**Exercise aim:**
Rewrite every line of text in the data below as a JSON list of strings, one string per line, omitting blank lines. Leave the pictures out of the answer.

**Stored data:**
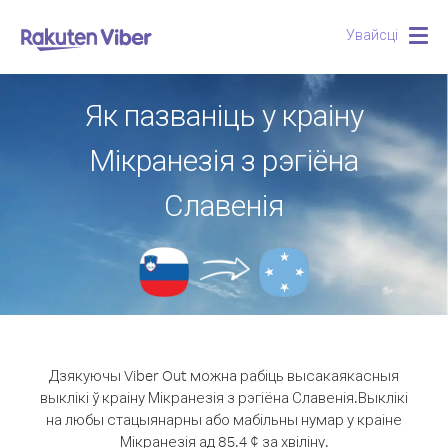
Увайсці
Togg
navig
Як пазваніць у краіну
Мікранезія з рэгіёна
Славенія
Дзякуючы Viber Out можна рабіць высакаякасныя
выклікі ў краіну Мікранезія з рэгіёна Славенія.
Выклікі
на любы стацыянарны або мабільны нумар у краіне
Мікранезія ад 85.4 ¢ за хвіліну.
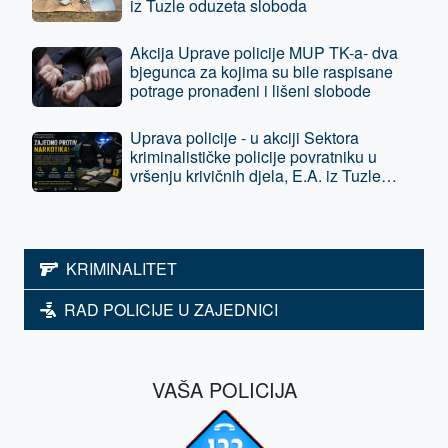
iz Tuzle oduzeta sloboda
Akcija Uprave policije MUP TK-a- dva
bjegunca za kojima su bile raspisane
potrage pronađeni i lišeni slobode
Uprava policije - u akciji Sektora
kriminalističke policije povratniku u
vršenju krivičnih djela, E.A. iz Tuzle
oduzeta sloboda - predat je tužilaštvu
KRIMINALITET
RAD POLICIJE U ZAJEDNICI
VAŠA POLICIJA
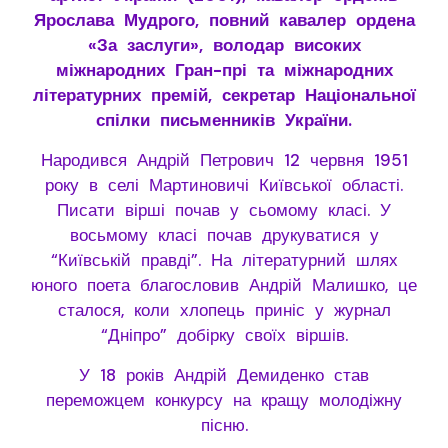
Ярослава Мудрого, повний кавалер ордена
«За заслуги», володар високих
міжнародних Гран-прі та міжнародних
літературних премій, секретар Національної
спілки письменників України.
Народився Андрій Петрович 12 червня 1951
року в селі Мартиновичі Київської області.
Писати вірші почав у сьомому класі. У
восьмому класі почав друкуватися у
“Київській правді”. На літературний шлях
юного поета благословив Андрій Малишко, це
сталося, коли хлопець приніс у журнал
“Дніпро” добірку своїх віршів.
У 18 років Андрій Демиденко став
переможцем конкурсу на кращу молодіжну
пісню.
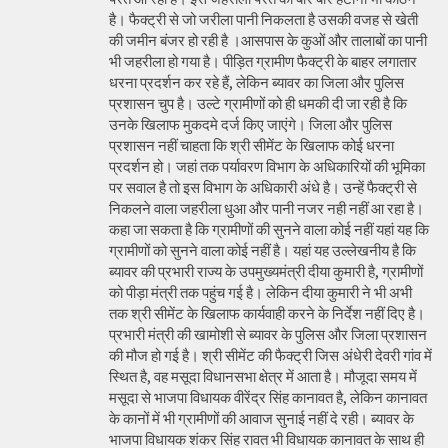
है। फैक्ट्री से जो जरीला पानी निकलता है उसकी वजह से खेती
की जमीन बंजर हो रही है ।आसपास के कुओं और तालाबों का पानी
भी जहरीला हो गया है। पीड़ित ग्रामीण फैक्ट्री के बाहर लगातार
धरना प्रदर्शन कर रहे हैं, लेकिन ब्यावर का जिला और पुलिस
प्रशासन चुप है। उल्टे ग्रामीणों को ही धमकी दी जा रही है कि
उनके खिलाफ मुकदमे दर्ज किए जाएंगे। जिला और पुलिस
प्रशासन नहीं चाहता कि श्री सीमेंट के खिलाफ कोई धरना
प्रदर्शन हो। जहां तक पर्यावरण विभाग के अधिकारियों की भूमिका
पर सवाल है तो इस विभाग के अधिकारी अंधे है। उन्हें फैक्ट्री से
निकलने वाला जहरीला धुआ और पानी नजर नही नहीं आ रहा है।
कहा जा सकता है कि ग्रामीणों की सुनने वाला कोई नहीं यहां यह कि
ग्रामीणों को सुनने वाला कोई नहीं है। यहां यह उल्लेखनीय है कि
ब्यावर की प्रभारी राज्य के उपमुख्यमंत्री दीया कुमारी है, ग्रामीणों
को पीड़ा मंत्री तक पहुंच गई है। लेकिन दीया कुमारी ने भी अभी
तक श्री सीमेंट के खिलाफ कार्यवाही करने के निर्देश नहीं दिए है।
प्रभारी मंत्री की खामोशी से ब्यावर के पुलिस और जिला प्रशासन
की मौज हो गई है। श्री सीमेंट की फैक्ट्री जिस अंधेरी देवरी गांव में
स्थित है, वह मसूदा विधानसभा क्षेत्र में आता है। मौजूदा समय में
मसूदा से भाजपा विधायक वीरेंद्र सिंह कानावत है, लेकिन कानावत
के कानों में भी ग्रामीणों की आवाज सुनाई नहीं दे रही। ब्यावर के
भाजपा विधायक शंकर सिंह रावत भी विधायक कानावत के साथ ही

**Output:**
[
  "Увайсці",
  "Togg",
  "navig",
  "Як пазваніць у краіну",
  "Мікранезія з рэгіёна",
  "Славенія",
  "Дзякуючы Viber Out можна рабіць высакаякасныя",
  "выклікі ў краіну Мікранезія з рэгіёна Славенія.",
  "Выклікі",
  "на любы стацыянарны або мабільны нумар у краіне",
  "Мікранезія ад 85.4 ¢ за хвіліну.",
  "iz Tuzle oduzeta sloboda",
  "Akcija Uprave policije MUP TK-a- dva",
  "bjegunca za kojima su bile raspisane",
  "potrage pronađeni i lišeni slobode",
  "Uprava policije - u akciji Sektora",
  "kriminalističke policije povratniku u",
  "vršenju krivičnih djela, E.A. iz Tuzle",
  "oduzeta sloboda - predat je tužilaštvu",
  "KRIMINALITET",
  "RAD POLICIJE U ZAJEDNICI",
  "VAŠA POLICIJA",
  "Ярослава Мудрого, повний кавалер ордена",
  "«За заслуги», володар високих",
  "міжнародних Гран-прі та міжнародних",
  "літературних премій, секретар Національної",
  "спілки письменників України.",
  "Народився Андрій Петрович 12 червня 1951",
  "року в селі Мартиновичі Київської області.",
  "Писати вірші почав у сьомому класі. У",
  "восьмому класі почав друкуватися у",
  "“Київській правді”. На літературний шлях",
  "юного поета благословив Андрій Малишко, це",
  "сталося, коли хлопець приніс у журнал",
  "“Дніпро” добірку своїх віршів.",
  "У 18 років Андрій Демиденко став",
  "переможцем конкурсу на кращу молодіжну",
  "пісню.",
  "है। फैक्ट्री से जो जरीला पानी निकलता है उसकी वजह से खेती",
  "की जमीन बंजर हो रही है ।आसपास के कुओं और तालाबों का पानी",
  "भी जहरीला हो गया है। पीड़ित ग्रामीण फैक्ट्री के बाहर लगातार",
  "धरना प्रदर्शन कर रहे हैं, लेकिन ब्यावर का जिला और पुलिस",
  "प्रशासन चुप है। उल्टे ग्रामीणों को ही धमकी दी जा रही है कि",
  "उनके खिलाफ मुकदमे दर्ज किए जाएंगे। जिला और पुलिस",
  "प्रशासन नहीं चाहता कि श्री सीमेंट के खिलाफ कोई धरना",
  "प्रदर्शन हो। जहां तक पर्यावरण विभाग के अधिकारियों की भूमिका",
  "पर सवाल है तो इस विभाग के अधिकारी अंधे है। उन्हें फैक्ट्री से",
  "निकलने वाला जहरीला धुआ और पानी नजर नही नहीं आ रहा है।",
  "कहा जा सकता है कि ग्रामीणों की सुनने वाला कोई नहीं यहां यह कि",
  "ग्रामीणों को सुनने वाला कोई नहीं है। यहां यह उल्लेखनीय है कि",
  "ब्यावर की प्रभारी राज्य के उपमुख्यमंत्री दीया कुमारी है, ग्रामीणों",
  "को पीड़ा मंत्री तक पहुंच गई है। लेकिन दीया कुमारी ने भी अभी",
  "तक श्री सीमेंट के खिलाफ कार्यवाही करने के निर्देश नहीं दिए है।",
  "प्रभारी मंत्री की खामोशी से ब्यावर के पुलिस और जिला प्रशासन",
  "की मौज हो गई है। श्री सीमेंट की फैक्ट्री जिस अंधेरी देवरी गांव में",
  "स्थित है, वह मसूदा विधानसभा क्षेत्र में आता है। मौजूदा समय में",
  "मसूदा से भाजपा विधायक वीरेंद्र सिंह कानावत है, लेकिन कानावत",
  "के कानों में भी ग्रामीणों की आवाज सुनाई नहीं दे रही। ब्यावर के",
  "भाजपा विधायक शंकर सिंह रावत भी विधायक कानावत के साथ ही"
]